While the initial backlash was not as severe as it was expected to be, partly due to the lack of organization caused by the ban on social media and messaging apps, protests of varying size are reported to have taken place in Izmir, Istanbul, Tunceli, Adana, Corlu, Bodrum, Diyarbakir and Antalya. In various cities in the South-East, such as Hakkari, shops owners refused to open; but were eventually convinced by the police to serve their customers.
All of the protests faced immediate response by the police, while more than a hundred protesters are reported to have been detained. Whether that number is accurate or not is highly debatable, as the protests in Izmir alone resulted in 55 detainees.
At least one armed clash in the capital, Ankara, has been confirmed. 20 people of unknown affiliations attacked the police under the cover of a sound grenade in the Altindag district, all were pacified and detained.
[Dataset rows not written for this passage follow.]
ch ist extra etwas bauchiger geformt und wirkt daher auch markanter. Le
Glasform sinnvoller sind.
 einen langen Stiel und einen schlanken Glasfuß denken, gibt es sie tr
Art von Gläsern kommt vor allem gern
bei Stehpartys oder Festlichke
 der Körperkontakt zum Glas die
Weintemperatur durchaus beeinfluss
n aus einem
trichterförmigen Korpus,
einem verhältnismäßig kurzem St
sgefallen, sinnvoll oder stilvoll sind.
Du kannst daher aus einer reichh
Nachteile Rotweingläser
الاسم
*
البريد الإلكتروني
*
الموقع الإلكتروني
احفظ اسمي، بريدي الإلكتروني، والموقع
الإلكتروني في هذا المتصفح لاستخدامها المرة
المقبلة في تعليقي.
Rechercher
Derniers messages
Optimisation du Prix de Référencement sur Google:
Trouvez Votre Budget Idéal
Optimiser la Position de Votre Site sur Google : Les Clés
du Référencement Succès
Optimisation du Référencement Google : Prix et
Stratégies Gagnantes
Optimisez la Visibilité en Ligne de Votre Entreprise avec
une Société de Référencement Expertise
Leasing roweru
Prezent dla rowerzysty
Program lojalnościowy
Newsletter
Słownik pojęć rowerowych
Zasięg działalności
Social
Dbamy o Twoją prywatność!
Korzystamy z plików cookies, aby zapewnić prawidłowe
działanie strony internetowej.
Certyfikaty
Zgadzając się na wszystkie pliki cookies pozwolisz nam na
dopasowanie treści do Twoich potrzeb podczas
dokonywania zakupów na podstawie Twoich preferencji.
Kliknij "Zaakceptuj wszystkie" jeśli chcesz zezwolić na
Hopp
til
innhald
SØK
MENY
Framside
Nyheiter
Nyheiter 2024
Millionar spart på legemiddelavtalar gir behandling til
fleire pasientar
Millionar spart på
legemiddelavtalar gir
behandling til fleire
International reaction against the HDP arrests also continue. Swedish Minister of Foreign Relations, Margot Wallstöm, said that she hoped the HDP detainees would be released, and that it was necessary for peace in the area that Turkey re-enters peace talks with PKK. The spokesperson for US Department of State, John Kirby said that they were deeply concerned about the developments related to HDP arrests and the internet ban; but Turkey’s NATO membership was not in question. Kirby also condemned the recent Diyarbakir bombing, and called on PKK to stop their attacks (which he dubbed brutal and senseless) against Turkey.